Reasoning about Intent for Ambiguous Requests
Summary: arXiv:2511.10453v3 Announce Type: replace-cross
Abstract
Large language models often respond to ambiguous requests by implicitly committing to one interpretation, frustrating users and creating safety risks when that interpretation is wrong. In this article, we propose a method for generating a structured response that enumerates the different ways an ambiguous request can be interpreted, each paired with a corresponding answer. Our models are trained using reinforcement learning with a dual reward objective: to maximize recall on ambiguous inputs for valid interpretations and to enhance precision on unambiguous ones to minimize spurious alternatives.
Introduction
Ambiguity in user requests is a common challenge in natural language processing, particularly for large language models (LLMs). When faced with an ambiguous query, LLMs frequently default to a single interpretation, which can lead to user frustration and potential safety risks. This article discusses an innovative approach aimed at addressing these concerns by offering a structured response that not only acknowledges the ambiguity but also provides multiple interpretations along with their corresponding answers.
Methodology
Our proposed method focuses on training models with a reinforcement learning framework that employs a dual reward objective. The key components of our methodology include:
- Coverage Maximization: The model aims to recall as many valid interpretations as possible when faced with ambiguous inputs.

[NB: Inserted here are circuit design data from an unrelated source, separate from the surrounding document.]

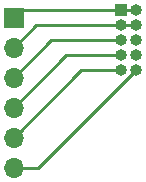
<source format=gbr>
G04 #@! TF.GenerationSoftware,KiCad,Pcbnew,5.0.2+dfsg1-1*
G04 #@! TF.CreationDate,2019-11-13T21:35:25-05:00*
G04 #@! TF.ProjectId,pms7003-conn,706d7337-3030-4332-9d63-6f6e6e2e6b69,rev?*
G04 #@! TF.SameCoordinates,Original*
G04 #@! TF.FileFunction,Copper,L1,Top*
G04 #@! TF.FilePolarity,Positive*
%FSLAX46Y46*%
G04 Gerber Fmt 4.6, Leading zero omitted, Abs format (unit mm)*
G04 Created by KiCad (PCBNEW 5.0.2+dfsg1-1) date Wed 13 Nov 2019 09:35:25 PM EST*
%MOMM*%
%LPD*%
G01*
G04 APERTURE LIST*
G04 #@! TA.AperFunction,ComponentPad*
%ADD10R,1.000000X1.000000*%
G04 #@! TD*
G04 #@! TA.AperFunction,ComponentPad*
%ADD11O,1.000000X1.000000*%
G04 #@! TD*
G04 #@! TA.AperFunction,ComponentPad*
%ADD12O,1.700000X1.700000*%
G04 #@! TD*
G04 #@! TA.AperFunction,ComponentPad*
%ADD13R,1.700000X1.700000*%
G04 #@! TD*
G04 #@! TA.AperFunction,Conductor*
%ADD14C,0.250000*%
G04 #@! TD*
G04 APERTURE END LIST*
D10*
G04 #@! TO.P,J1,1*
G04 #@! TO.N,Net-(J1-Pad1)*
X155060000Y-40390000D03*
D11*
G04 #@! TO.P,J1,2*
X156330000Y-40390000D03*
G04 #@! TO.P,J1,3*
G04 #@! TO.N,Net-(J1-Pad3)*
X155060000Y-41660000D03*
G04 #@! TO.P,J1,4*
X156330000Y-41660000D03*
G04 #@! TO.P,J1,5*
G04 #@! TO.N,Net-(J1-Pad5)*
X155060000Y-42930000D03*
G04 #@! TO.P,J1,6*
G04 #@! TO.N,N/C*
X156330000Y-42930000D03*
G04 #@! TO.P,J1,7*
G04 #@! TO.N,Net-(J1-Pad7)*
X155060000Y-44200000D03*
G04 #@! TO.P,J1,8*
G04 #@! TO.N,N/C*
X156330000Y-44200000D03*
G04 #@! TO.P,J1,9*
G04 #@! TO.N,Net-(J1-Pad9)*
X155060000Y-45470000D03*
G04 #@! TO.P,J1,10*
G04 #@! TO.N,Net-(J1-Pad10)*
X156330000Y-45470000D03*
G04 #@! TD*
D12*
G04 #@! TO.P,J2,6*
G04 #@! TO.N,Net-(J1-Pad10)*
X145920000Y-53750000D03*
G04 #@! TO.P,J2,5*
G04 #@! TO.N,Net-(J1-Pad9)*
X145920000Y-51210000D03*
G04 #@! TO.P,J2,4*
G04 #@! TO.N,Net-(J1-Pad7)*
X145920000Y-48670000D03*
G04 #@! TO.P,J2,3*
G04 #@! TO.N,Net-(J1-Pad5)*
X145920000Y-46130000D03*
G04 #@! TO.P,J2,2*
G04 #@! TO.N,Net-(J1-Pad3)*
X145920000Y-43590000D03*
D13*
G04 #@! TO.P,J2,1*
G04 #@! TO.N,Net-(J1-Pad1)*
X145920000Y-41050000D03*
G04 #@! TD*
D14*
G04 #@! TO.N,Net-(J1-Pad1)*
X156420000Y-40410000D02*
X155150000Y-40410000D01*
X146580000Y-40390000D02*
X145920000Y-41050000D01*
X155060000Y-40390000D02*
X146580000Y-40390000D01*
G04 #@! TO.N,Net-(J1-Pad3)*
X156420000Y-41680000D02*
X155150000Y-41680000D01*
X147850000Y-41660000D02*
X145920000Y-43590000D01*
X155060000Y-41660000D02*
X147850000Y-41660000D01*
G04 #@! TO.N,Net-(J1-Pad5)*
X149120000Y-42930000D02*
X145920000Y-46130000D01*
X155060000Y-42930000D02*
X149120000Y-42930000D01*
G04 #@! TO.N,Net-(J1-Pad7)*
X150390000Y-44200000D02*
X145920000Y-48670000D01*
X155060000Y-44200000D02*
X150390000Y-44200000D01*
G04 #@! TO.N,Net-(J1-Pad9)*
X151660000Y-45470000D02*
X145920000Y-51210000D01*
X155060000Y-45470000D02*
X151660000Y-45470000D01*
G04 #@! TO.N,Net-(J1-Pad10)*
X156281002Y-45470000D02*
X148001002Y-53750000D01*
X147122081Y-53750000D02*
X145920000Y-53750000D01*
X148001002Y-53750000D02*
X147122081Y-53750000D01*
X156330000Y-45470000D02*
X156281002Y-45470000D01*
G04 #@! TD*
M02*

</source>
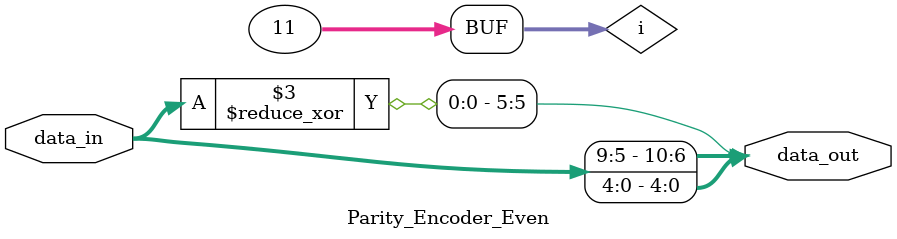
<source format=v>
module Parity_Encoder_Even #(parameter N=10, parity_index=5) (input [N-1:0]data_in , output reg [N:0] data_out);

integer i;

always@(*) begin

    for(i=0;i<=N;i=i+1) begin
    
        if(i==parity_index) begin
            data_out[i]=^data_in;
        end
        
        else if (i<parity_index) begin
            data_out[i]=data_in[i];
        end
        
        else if(i>parity_index) begin
            data_out[i]=data_in[i-1];
        end
        
    end

end

endmodule
</source>
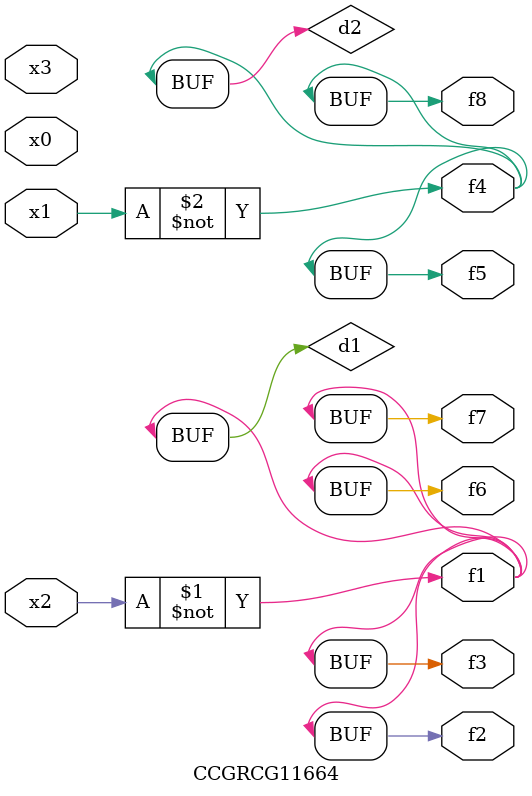
<source format=v>
module CCGRCG11664(
	input x0, x1, x2, x3,
	output f1, f2, f3, f4, f5, f6, f7, f8
);

	wire d1, d2;

	xnor (d1, x2);
	not (d2, x1);
	assign f1 = d1;
	assign f2 = d1;
	assign f3 = d1;
	assign f4 = d2;
	assign f5 = d2;
	assign f6 = d1;
	assign f7 = d1;
	assign f8 = d2;
endmodule

</source>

- Precision Enhancement: On unambiguous inputs, the model focuses on suppressing any spurious alternatives, ensuring that the responses are accurate and relevant.
This approach requires only multiple valid answers per input for supervision, eliminating the need for clarification questions or explicit interpretations. This not only reduces the complexity of training but also aligns with the natural flow of conversation that users expect.
Experiments and Results
We conducted experiments on conversational question answering and semantic parsing tasks to evaluate the effectiveness of our method. The results indicated that our approach significantly outperformed baseline methods in terms of coverage of valid answers. The structured output format not only facilitated better understanding but also allowed users to see the various interpretations of their requests.
Human Evaluation
To further validate our approach, we performed a human evaluation where participants assessed the meaningfulness of the predicted interpretations and their corresponding answers. The feedback was overwhelmingly positive, with users appreciating the transparency and clarity offered by our structured responses.
Conclusion
Our method represents a significant advancement in how large language models can handle ambiguous requests. By generating structured responses that enumerate various interpretations, we enhance user experience and mitigate potential safety risks associated with incorrect interpretations. This approach not only promotes transparency but also supports downstream applications through its structured output format, paving the way for more robust and user-friendly conversational AI systems.